### What the task asks
List the workshop topics named on the disability and accessibility page.

### Page
Disability & Accessibility

In the past few years, I have become increasingly aware of how inaccessible the physical and digital worlds are. I recognized the need to learn more, both independently and in formal venues. I have just recently finished the certificate and hope to post more accessible artifacts to this page soon.

Education & Certifications

  • Certificate of Professional Development in Information Accessibility Design and Policy from the University of Illinois, May 2025
  • Certified Professional in Accessibility Core Competencies (CPACC) from the International Association of Accessibility Professionals, March 2025

Projects

Digital Accessibility Workshops

I have been co-teaching modular workshops for various groups of staff and faculty at Bucknell since fall of 2022. Topics include basics such as headings, color contrast, and alt text. I worked with my collaborator, Claire Cahoon, to create short videos (with captions) for each topic for asynchronous learning, which she posted in the campus knowledgebase. Here is one example:

Accessible Website

For my certificate program, we had to create a simple but fully accessible and responsive portfolio website. The HTML and CSS are completely hand-scripted using the WCAG (Web Content Accessibility Guidelines) and best practices we learned in the program. The contact page is not actually functional as the coding for such a form was outside of the scope of the class, but it does have functional error messages if any field is skipped.

### Provided data
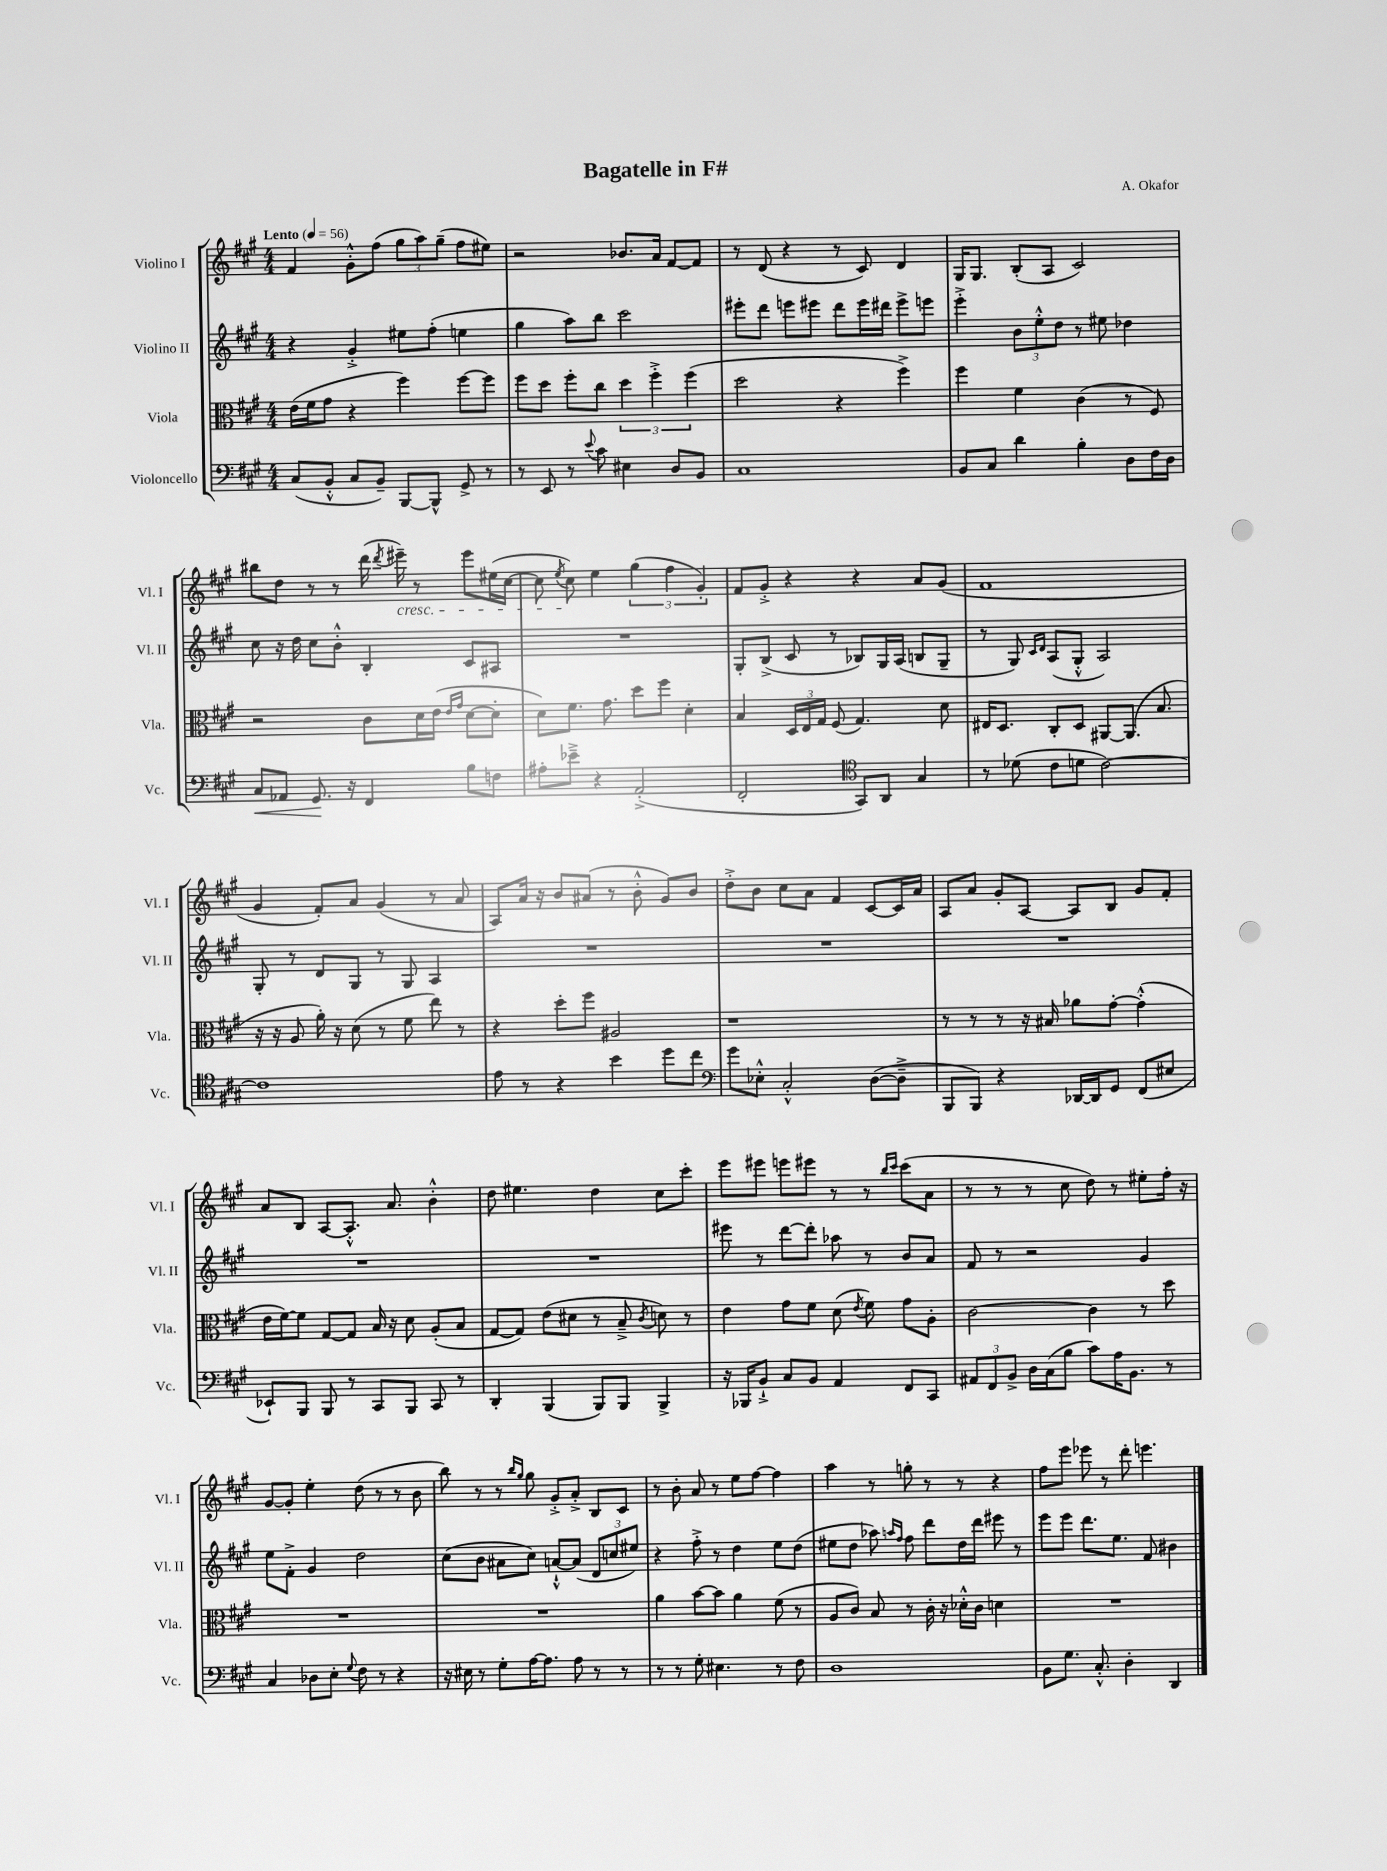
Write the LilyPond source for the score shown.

### Task solution
Headings, color contrast, alt text